Companies that advance through all of those areas have the greatest chance of moving smoothly through this crisis.
How Marketing and Sales Move Forward
Marketing and sales amidst an open-ended crisis like COVID-19 is not easy, but it’s an opportunity to build trust. Respond quickly to customers and deliver on your brand promise daily. For potential customers, longer free trials, or a lower entry-level price point are the softer calls to action that can keep your sales funnel from stagnating.

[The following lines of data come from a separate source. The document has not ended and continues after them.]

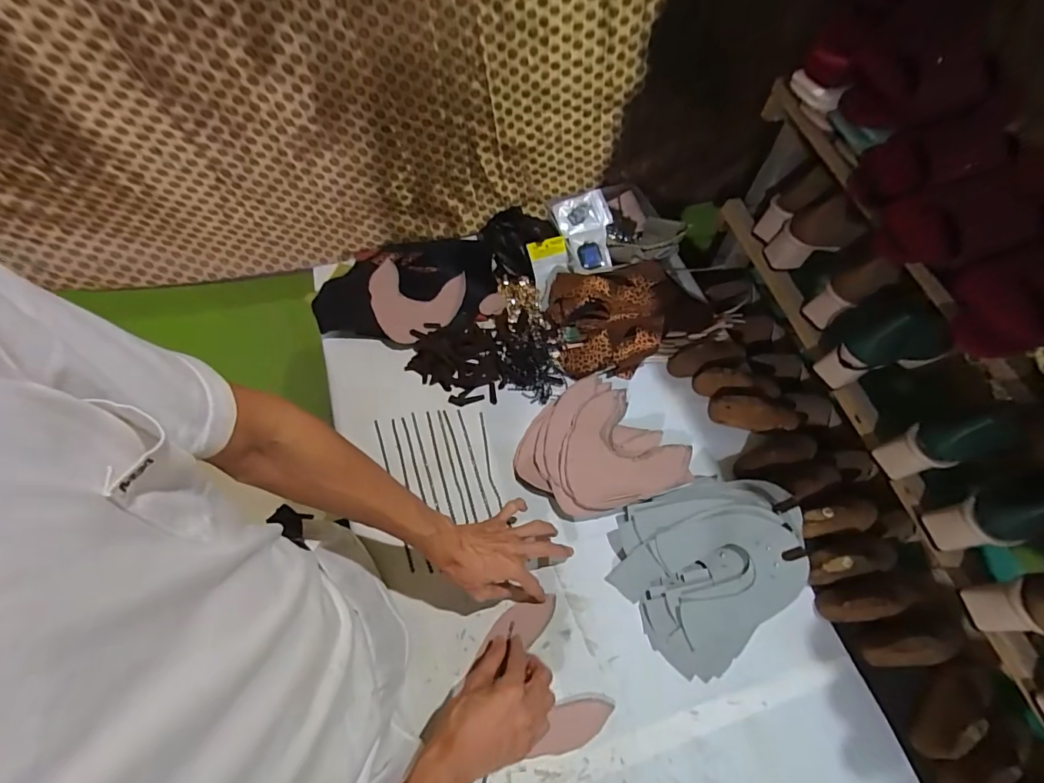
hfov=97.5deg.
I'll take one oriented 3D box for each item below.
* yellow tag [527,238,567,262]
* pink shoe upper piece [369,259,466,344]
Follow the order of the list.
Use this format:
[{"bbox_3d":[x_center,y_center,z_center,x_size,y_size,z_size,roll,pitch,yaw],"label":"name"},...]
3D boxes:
[{"bbox_3d":[0.044,-0.252,0.807,0.075,0.004,0.030,-21,106,-22],"label":"yellow tag"},{"bbox_3d":[-0.196,-0.156,0.802,0.160,0.029,0.156,14,62,6],"label":"pink shoe upper piece"}]

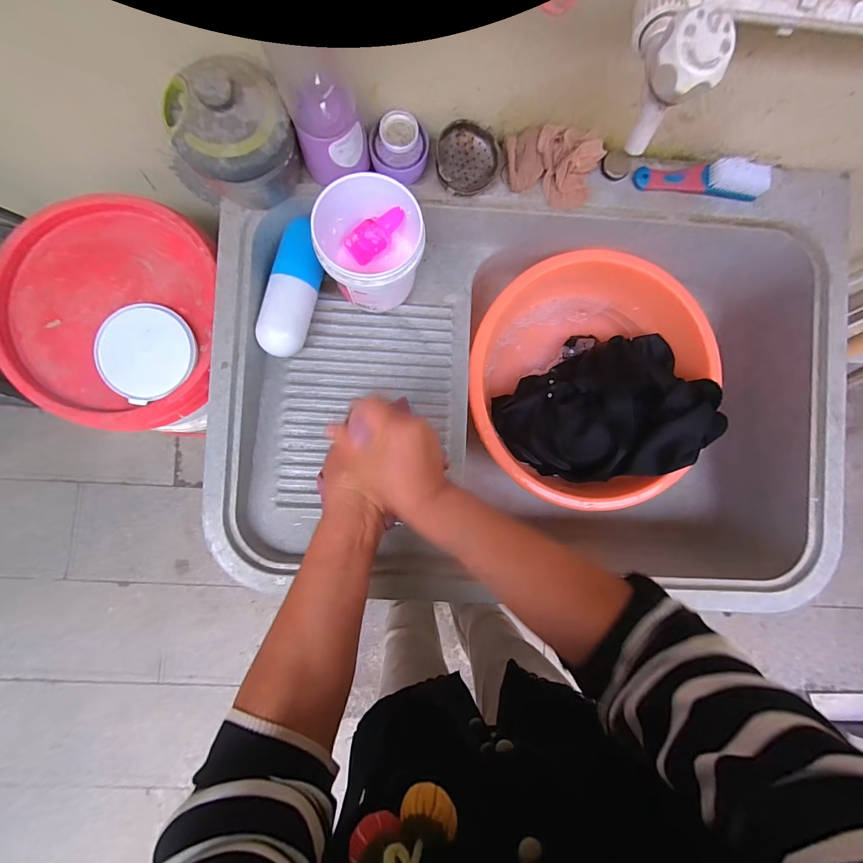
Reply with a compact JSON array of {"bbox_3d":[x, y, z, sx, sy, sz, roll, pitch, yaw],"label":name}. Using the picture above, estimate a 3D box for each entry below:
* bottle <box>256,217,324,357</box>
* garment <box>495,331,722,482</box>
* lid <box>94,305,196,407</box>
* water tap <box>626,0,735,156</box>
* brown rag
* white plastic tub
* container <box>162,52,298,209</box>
[{"bbox_3d":[-0.177,-0.184,0.492,0.059,0.062,0.178,13,86,-1],"label":"bottle"},{"bbox_3d":[0.262,-0.038,0.558,0.272,0.116,0.225,-30,88,-4],"label":"garment"},{"bbox_3d":[-0.368,-0.104,0.491,0.113,0.012,0.122,-20,87,-3],"label":"lid"},{"bbox_3d":[0.180,-0.280,0.291,0.054,0.088,0.119,7,70,-1],"label":"water tap"},{"bbox_3d":[0.144,-0.318,0.455,0.118,0.044,0.070,6,86,-2],"label":"brown rag"},{"bbox_3d":[-0.075,-0.222,0.475,0.114,0.111,0.118,0,86,-2],"label":"white plastic tub"},{"bbox_3d":[-0.206,-0.310,0.408,0.113,0.111,0.106,0,86,-2],"label":"container"}]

Finding ways to illustrate what your brand does best, and expressing it through a brand identity that clearly sets your brand apart, and doing it in with an eye towards what the community needs, including your customers, are where you should focus your marketing efforts. For example, U-Haul managed to show the company’s concern while simultaneously putting forward their expertise in messaging like the tweet below:
Invest with the Road Ahead
Like the third servant in the Biblical parable of the talents, the temptation to hunker down and ride out the crisis is great. But now is not the time. Beyond a regular communications flow, this may also be a good time to invest in your business. While bubonic plague raced through London in the summer of 1605, leading to theater closures, Shakespeare took advantage of that lockdown to write his greatest tragedy play, King Lear. Whether it’s shaping a new product or tackling a long-delayed software development project, this may be a time to explore ways to strengthen your business. You may not get to present your work to the King of England, as Shakespeare did with King Lear once the plague subsided, but you could discover some promising new avenues that might not have previously been on your radar.
Every Day Feels Like There’s No Floor
The Gravitron was a favorite ride of mine at the state fair. The barrel-shaped ride uses centrifugal force to keep riders stuck to the wall as the floor drops out. COVID-19 has us all feeling like we’re on an endless Gravitron ride. But the floor will eventually be restored under our feet. A new “normal” will emerge, which will look very different for every organization. Organizations who already have crisis communications plans, and adapt them to the broad-scale impacts of COVID-19 with strong leadership, empathy for their employees and customers, and an eye on the future, have the greatest opportunity to emerge with their company — and their reputation — intact.